- **ASSIGNMENT**: Repeat the data below in full. Pictures must not be part of the copy.

- **INPUT FOR THIS TASK**:
══════════════════════════════
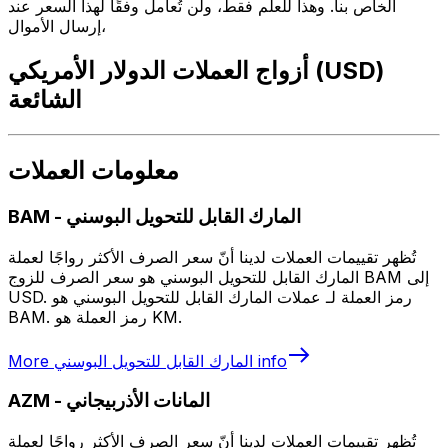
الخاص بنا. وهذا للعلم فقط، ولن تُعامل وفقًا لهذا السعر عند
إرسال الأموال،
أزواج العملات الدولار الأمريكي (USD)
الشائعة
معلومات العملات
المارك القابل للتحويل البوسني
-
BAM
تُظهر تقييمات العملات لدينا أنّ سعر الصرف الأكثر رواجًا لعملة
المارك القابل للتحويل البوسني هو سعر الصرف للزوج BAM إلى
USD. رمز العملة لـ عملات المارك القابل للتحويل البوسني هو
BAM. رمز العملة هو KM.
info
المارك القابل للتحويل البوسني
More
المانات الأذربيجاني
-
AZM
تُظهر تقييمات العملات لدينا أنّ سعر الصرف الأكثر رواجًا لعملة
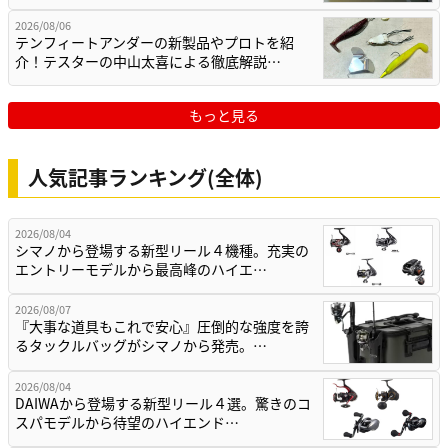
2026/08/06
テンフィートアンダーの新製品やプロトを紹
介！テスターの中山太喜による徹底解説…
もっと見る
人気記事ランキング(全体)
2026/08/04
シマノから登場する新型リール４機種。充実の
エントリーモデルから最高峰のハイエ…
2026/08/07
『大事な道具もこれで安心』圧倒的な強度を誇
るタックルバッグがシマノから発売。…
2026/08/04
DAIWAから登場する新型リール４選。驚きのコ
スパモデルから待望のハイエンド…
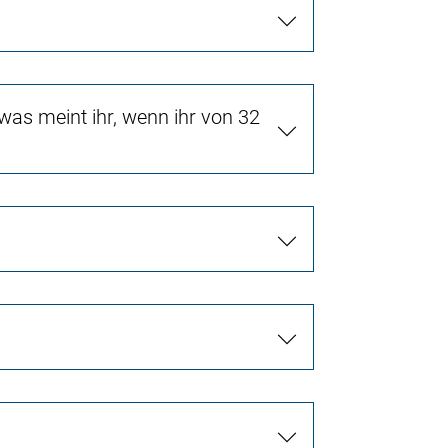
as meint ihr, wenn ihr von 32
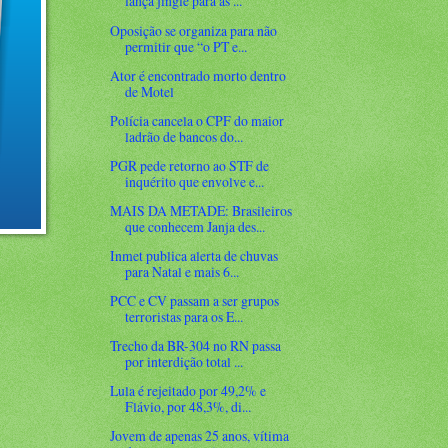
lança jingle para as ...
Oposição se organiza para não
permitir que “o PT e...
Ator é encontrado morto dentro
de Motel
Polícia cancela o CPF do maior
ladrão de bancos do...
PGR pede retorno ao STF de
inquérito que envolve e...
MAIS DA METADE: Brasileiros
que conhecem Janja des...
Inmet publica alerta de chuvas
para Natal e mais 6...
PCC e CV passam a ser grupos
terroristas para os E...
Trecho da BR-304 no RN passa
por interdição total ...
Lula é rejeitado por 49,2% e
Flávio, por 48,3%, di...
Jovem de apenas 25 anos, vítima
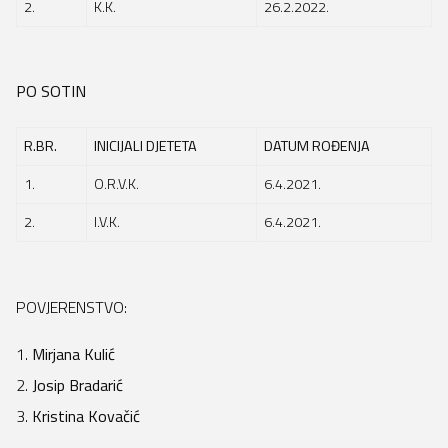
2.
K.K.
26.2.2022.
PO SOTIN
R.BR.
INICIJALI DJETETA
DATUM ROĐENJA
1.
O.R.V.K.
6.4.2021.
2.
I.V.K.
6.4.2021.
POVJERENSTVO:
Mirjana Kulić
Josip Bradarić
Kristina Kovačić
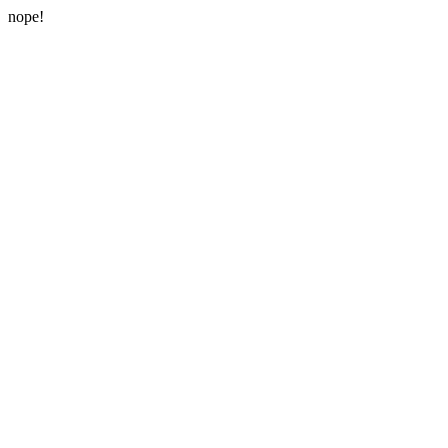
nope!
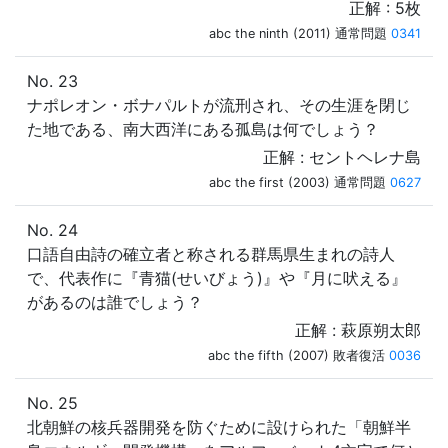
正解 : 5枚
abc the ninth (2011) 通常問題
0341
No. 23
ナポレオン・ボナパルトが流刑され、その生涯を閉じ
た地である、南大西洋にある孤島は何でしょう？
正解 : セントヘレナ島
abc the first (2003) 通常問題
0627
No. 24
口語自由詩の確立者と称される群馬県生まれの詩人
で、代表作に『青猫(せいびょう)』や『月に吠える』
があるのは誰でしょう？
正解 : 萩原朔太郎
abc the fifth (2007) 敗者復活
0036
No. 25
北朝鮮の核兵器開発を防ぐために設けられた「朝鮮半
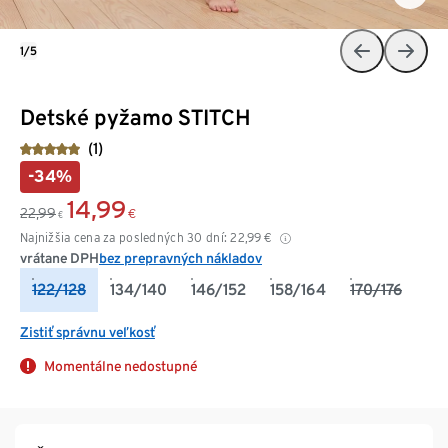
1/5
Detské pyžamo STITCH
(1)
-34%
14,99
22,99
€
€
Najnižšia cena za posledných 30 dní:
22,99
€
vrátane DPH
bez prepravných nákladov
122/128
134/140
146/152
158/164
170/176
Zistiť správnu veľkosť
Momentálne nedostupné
══════════════════════════════
- **OUTPUT FOR THIS EXERCISE**:
الخاص بنا. وهذا للعلم فقط، ولن تُعامل وفقًا لهذا السعر عند
إرسال الأموال،
أزواج العملات الدولار الأمريكي (USD)
الشائعة
معلومات العملات
المارك القابل للتحويل البوسني
-
BAM
تُظهر تقييمات العملات لدينا أنّ سعر الصرف الأكثر رواجًا لعملة
المارك القابل للتحويل البوسني هو سعر الصرف للزوج BAM إلى
USD. رمز العملة لـ عملات المارك القابل للتحويل البوسني هو
BAM. رمز العملة هو KM.
info
المارك القابل للتحويل البوسني
More
المانات الأذربيجاني
-
AZM
تُظهر تقييمات العملات لدينا أنّ سعر الصرف الأكثر رواجًا لعملة
2026/08/06
テンフィートアンダーの新製品やプロトを紹
介！テスターの中山太喜による徹底解説…
もっと見る
人気記事ランキング(全体)
2026/08/04
シマノから登場する新型リール４機種。充実の
エントリーモデルから最高峰のハイエ…
2026/08/07
『大事な道具もこれで安心』圧倒的な強度を誇
るタックルバッグがシマノから発売。…
2026/08/04
DAIWAから登場する新型リール４選。驚きのコ
スパモデルから待望のハイエンド…
as meint ihr, wenn ihr von 32
lança jingle para as ...
Oposição se organiza para não
permitir que “o PT e...
Ator é encontrado morto dentro
de Motel
Polícia cancela o CPF do maior
ladrão de bancos do...
PGR pede retorno ao STF de
inquérito que envolve e...
MAIS DA METADE: Brasileiros
que conhecem Janja des...
Inmet publica alerta de chuvas
para Natal e mais 6...
PCC e CV passam a ser grupos
terroristas para os E...
Trecho da BR-304 no RN passa
por interdição total ...
Lula é rejeitado por 49,2% e
Flávio, por 48,3%, di...
Jovem de apenas 25 anos, vítima
2.
K.K.
26.2.2022.
PO SOTIN
R.BR.
INICIJALI DJETETA
DATUM ROĐENJA
1.
O.R.V.K.
6.4.2021.
2.
I.V.K.
6.4.2021.
POVJERENSTVO:
Mirjana Kulić
Josip Bradarić
Kristina Kovačić
nope!
正解 : 5枚
abc the ninth (2011) 通常問題
0341
No. 23
ナポレオン・ボナパルトが流刑され、その生涯を閉じ
た地である、南大西洋にある孤島は何でしょう？
正解 : セントヘレナ島
abc the first (2003) 通常問題
0627
No. 24
口語自由詩の確立者と称される群馬県生まれの詩人
で、代表作に『青猫(せいびょう)』や『月に吠える』
があるのは誰でしょう？
正解 : 萩原朔太郎
abc the fifth (2007) 敗者復活
0036
No. 25
北朝鮮の核兵器開発を防ぐために設けられた「朝鮮半
1/5
Detské pyžamo STITCH
(1)
-34%
14,99
22,99
€
€
Najnižšia cena za posledných 30 dní:
22,99
€
vrátane DPH
bez prepravných nákladov
122/128
134/140
146/152
158/164
170/176
Zistiť správnu veľkosť
Momentálne nedostupné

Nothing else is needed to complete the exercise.